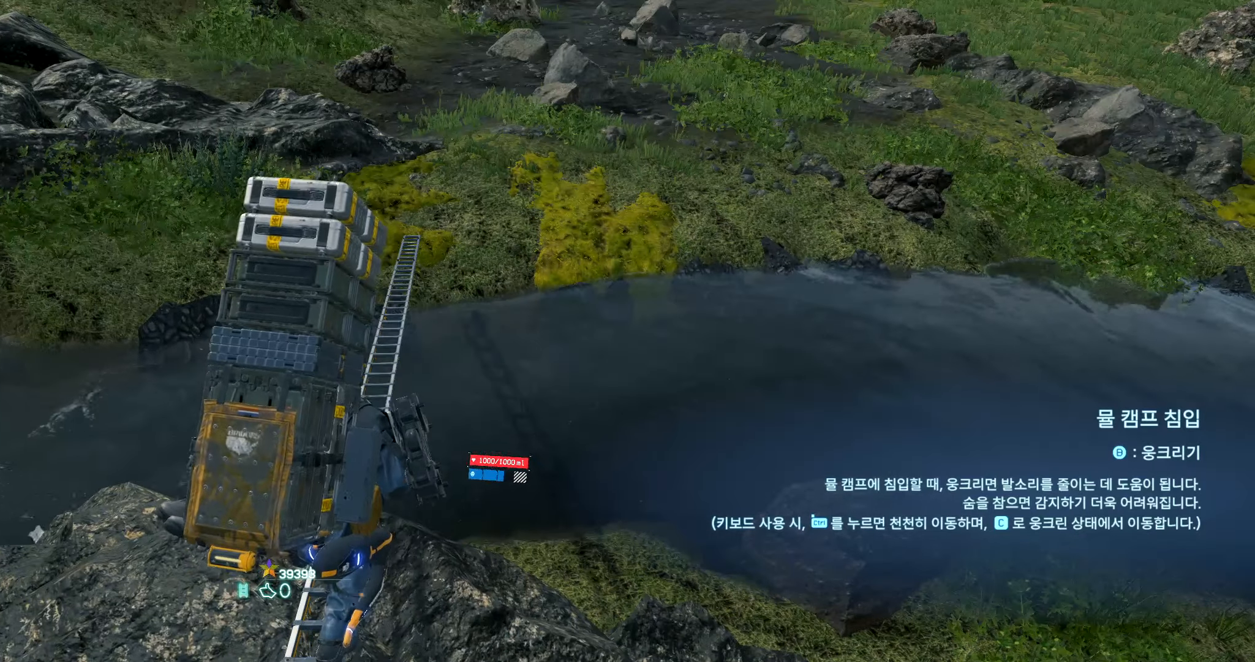
{"dt_ms": 500, "buttons": ["L2", "R2"], "left_stick": "up", "events": []}
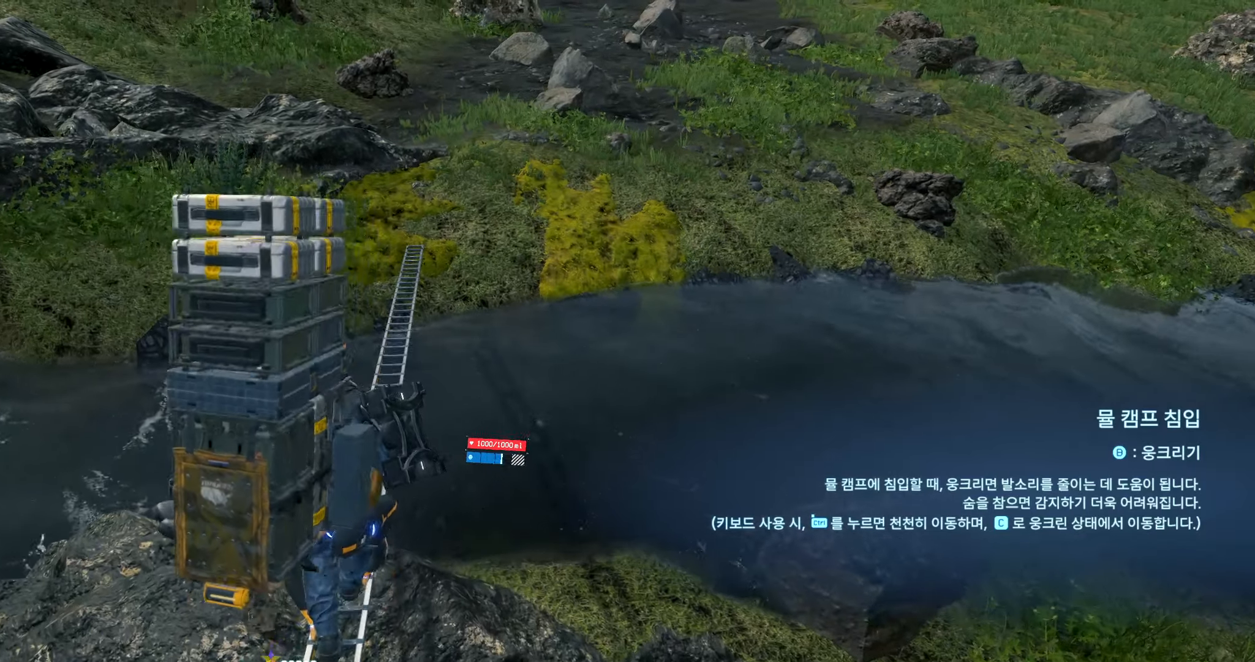
{"dt_ms": 500, "buttons": ["L2", "R2"], "left_stick": "up", "events": []}
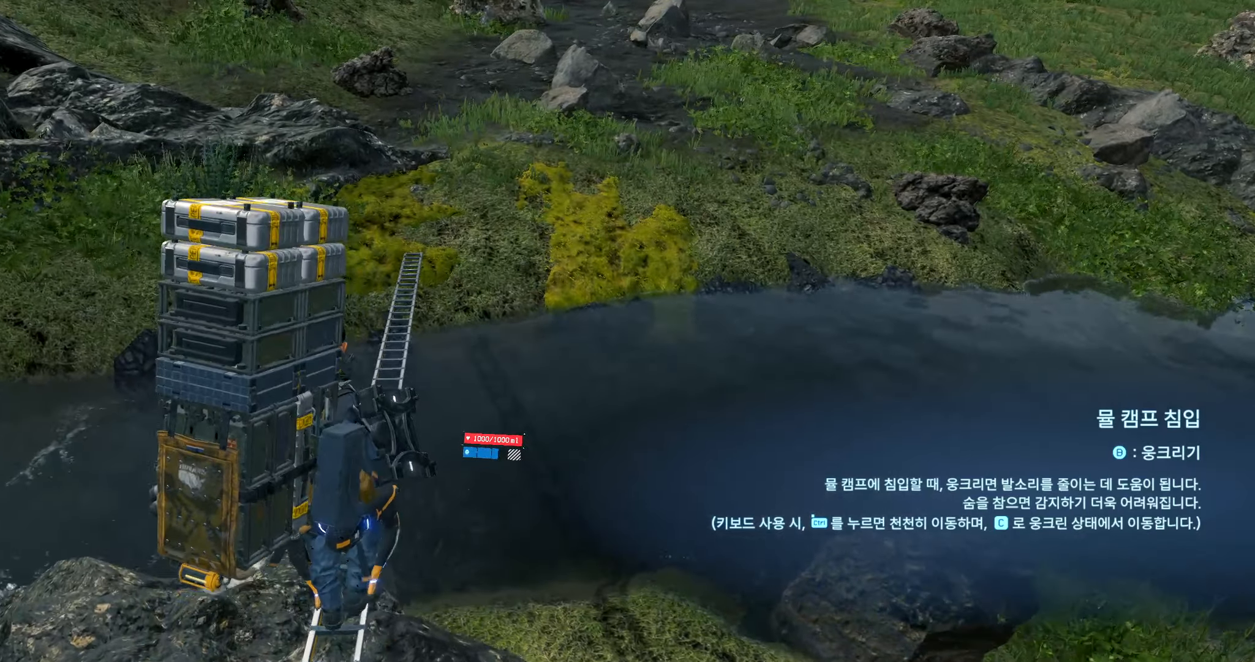
{"dt_ms": 500, "buttons": ["L2", "R2"], "left_stick": "up", "events": []}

ACTIVITY: All of the material above should be reproduced exactly, except the pictures.

RESPONSE TO THIS TASK:
{"dt_ms": 500, "buttons": ["L2", "R2"], "left_stick": "up", "events": []}
{"dt_ms": 500, "buttons": ["L2", "R2"], "left_stick": "up", "events": []}
{"dt_ms": 500, "buttons": ["L2", "R2"], "left_stick": "up", "events": []}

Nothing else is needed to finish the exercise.